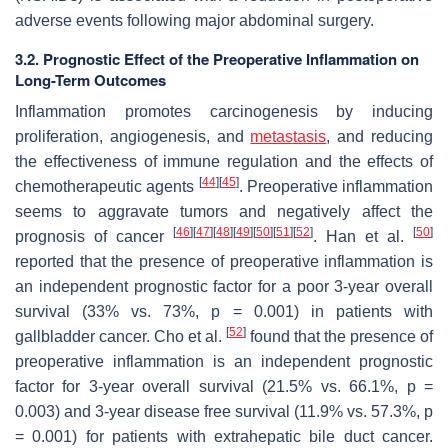
adverse events following major abdominal surgery.
3.2. Prognostic Effect of the Preoperative Inflammation on
Long-Term Outcomes
Inflammation promotes carcinogenesis by inducing
proliferation, angiogenesis, and
metastasis
, and reducing
the effectiveness of immune regulation and the effects of
[
44
]
[
45
]
chemotherapeutic agents
. Preoperative inflammation
seems to aggravate tumors and negatively affect the
[
46
]
[
47
]
[
48
]
[
49
]
[
50
]
[
51
]
[
52
]
[
50
]
prognosis of cancer
. Han et al.
reported that the presence of preoperative inflammation is
an independent prognostic factor for a poor 3-year overall
survival (33% vs. 73%,
p
= 0.001) in patients with
[
52
]
gallbladder cancer. Cho et al.
found that the presence of
preoperative inflammation is an independent prognostic
factor for 3-year overall survival (21.5% vs. 66.1%,
p
=
0.003) and 3-year disease free survival (11.9% vs. 57.3%,
p
= 0.001) for patients with extrahepatic bile duct cancer.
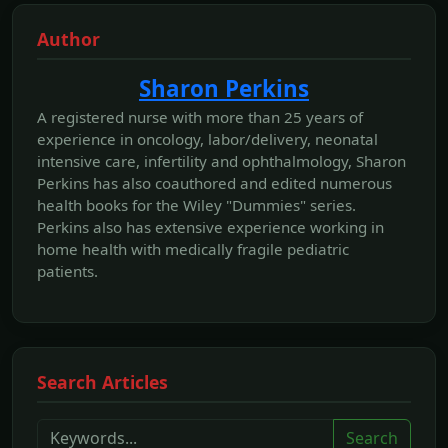
Author
Sharon Perkins
A registered nurse with more than 25 years of
experience in oncology, labor/delivery, neonatal
intensive care, infertility and ophthalmology, Sharon
Perkins has also coauthored and edited numerous
health books for the Wiley "Dummies" series.
Perkins also has extensive experience working in
home health with medically fragile pediatric
patients.
Search Articles
Search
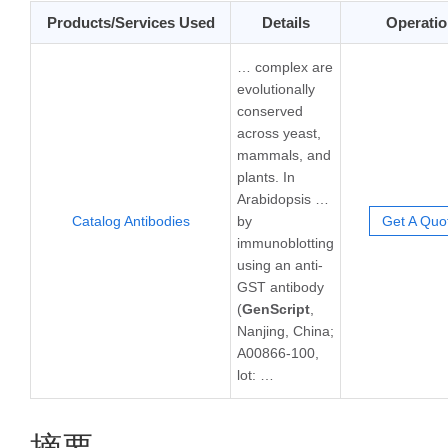
Products/Services Used
Details
Operatio
… complex are
evolutionally
conserved
across yeast,
mammals, and
plants. In
Arabidopsis …
Catalog Antibodies
by
Get A Quo
immunoblotting
using an anti-
GST antibody
(
GenScript
,
Nanjing, China;
A00866-100,
lot: …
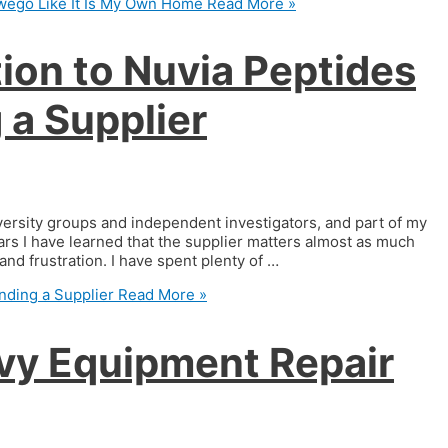
wego Like It Is My Own Home
Read More »
ion to Nuvia Peptides
a Supplier
iversity groups and independent investigators, and part of my
ars I have learned that the supplier matters almost as much
nd frustration. I have spent plenty of …
nding a Supplier
Read More »
avy Equipment Repair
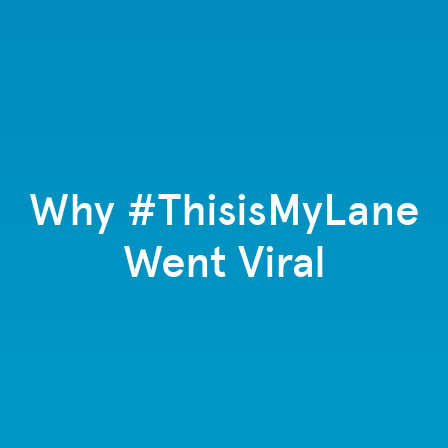
Why #ThisisMyLane
Went Viral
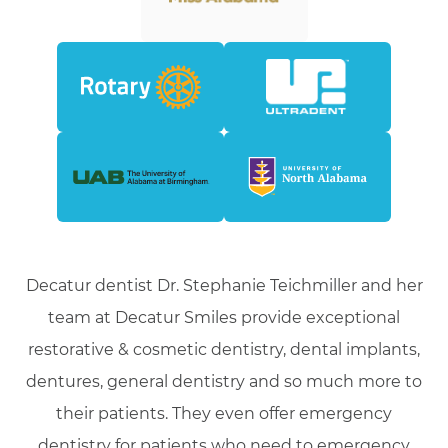
Decatur dentist Dr. Stephanie Teichmiller and her
team at Decatur Smiles provide exceptional
restorative & cosmetic dentistry, dental implants,
dentures, general dentistry and so much more to
their patients. They even offer emergency
dentistry for patients who need to emergency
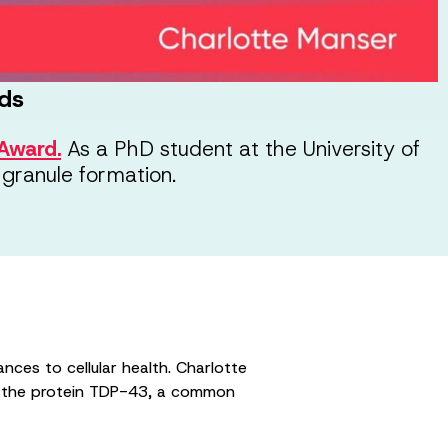
ds
Award.
As a PhD student at the University of
 granule formation.
nces to cellular health. Charlotte
of the protein TDP-43, a common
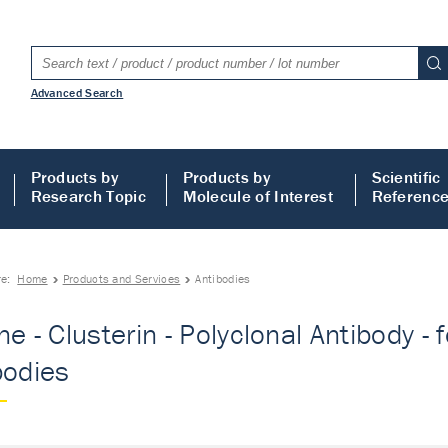
Advanced Search
Products by
Products by
Scientific
Research Topic
Molecule of Interest
Referenc
re:
Home
Products and Services
Antibodies
ne - Clusterin - Polyclonal Antibody -
bodies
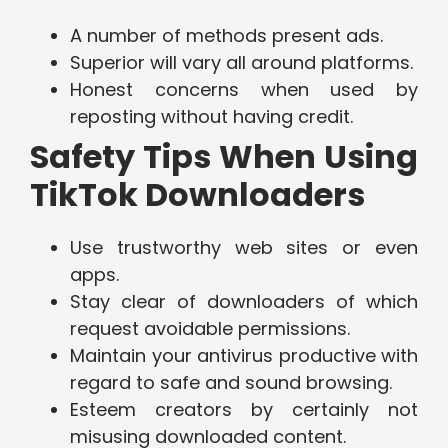
A number of methods present ads.
Superior will vary all around platforms.
Honest concerns when used by
reposting without having credit.
Safety Tips When Using
TikTok Downloaders
Use trustworthy web sites or even
apps.
Stay clear of downloaders of which
request avoidable permissions.
Maintain your antivirus productive with
regard to safe and sound browsing.
Esteem creators by certainly not
misusing downloaded content.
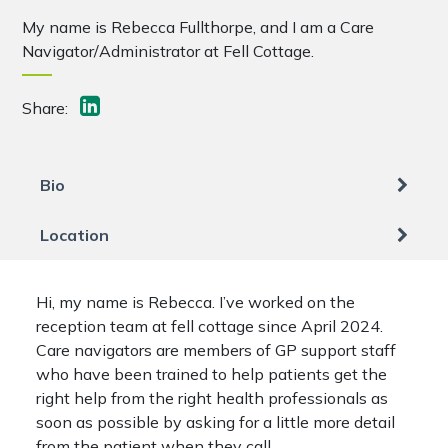
My name is Rebecca Fullthorpe, and I am a Care
Navigator/Administrator at Fell Cottage.
Share:
Bio
Location
Hi, my name is Rebecca. I’ve worked on the
reception team at fell cottage since April 2024.
Care navigators are members of GP support staff
who have been trained to help patients get the
right help from the right health professionals as
soon as possible by asking for a little more detail
from the patient when they call.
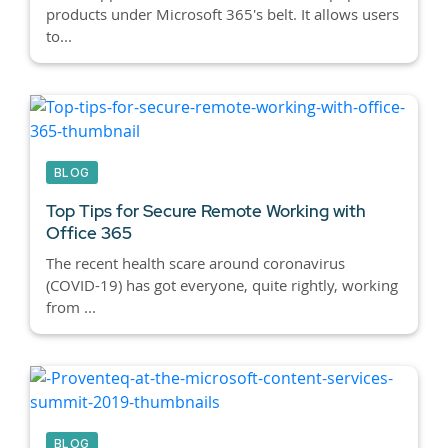
products under Microsoft 365's belt. It allows users
to...
BLOG
Top Tips for Secure Remote Working with
Office 365
The recent health scare around coronavirus
(COVID-19) has got everyone, quite rightly, working
from ...
BLOG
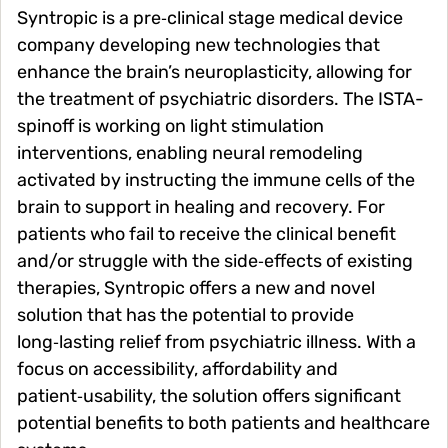
Syntropic is a pre‑clinical stage medical device
company developing new technologies that
enhance the brain’s neuroplasticity, allowing for
the treatment of psychiatric disorders. The ISTA-
spinoff is working on light stimulation
interventions, enabling neural remodeling
activated by instructing the immune cells of the
brain to support in healing and recovery. For
patients who fail to receive the clinical benefit
and/or struggle with the side‑effects of existing
therapies, Syntropic offers a new and novel
solution that has the potential to provide
long‑lasting relief from psychiatric illness. With a
focus on accessibility, affordability and
patient‑usability, the solution offers significant
potential benefits to both patients and healthcare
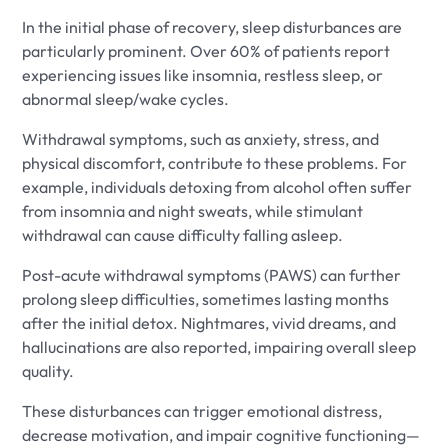
In the initial phase of recovery, sleep disturbances are
particularly prominent. Over 60% of patients report
experiencing issues like insomnia, restless sleep, or
abnormal sleep/wake cycles.
Withdrawal symptoms, such as anxiety, stress, and
physical discomfort, contribute to these problems. For
example, individuals detoxing from alcohol often suffer
from insomnia and night sweats, while stimulant
withdrawal can cause difficulty falling asleep.
Post-acute withdrawal symptoms (PAWS) can further
prolong sleep difficulties, sometimes lasting months
after the initial detox. Nightmares, vivid dreams, and
hallucinations are also reported, impairing overall sleep
quality.
These disturbances can trigger emotional distress,
decrease motivation, and impair cognitive functioning—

WHAT TO PRODUCE: Please state how many lines of the material above include the word "team"; the number is the whole answer.

ANSWER SPACE: 2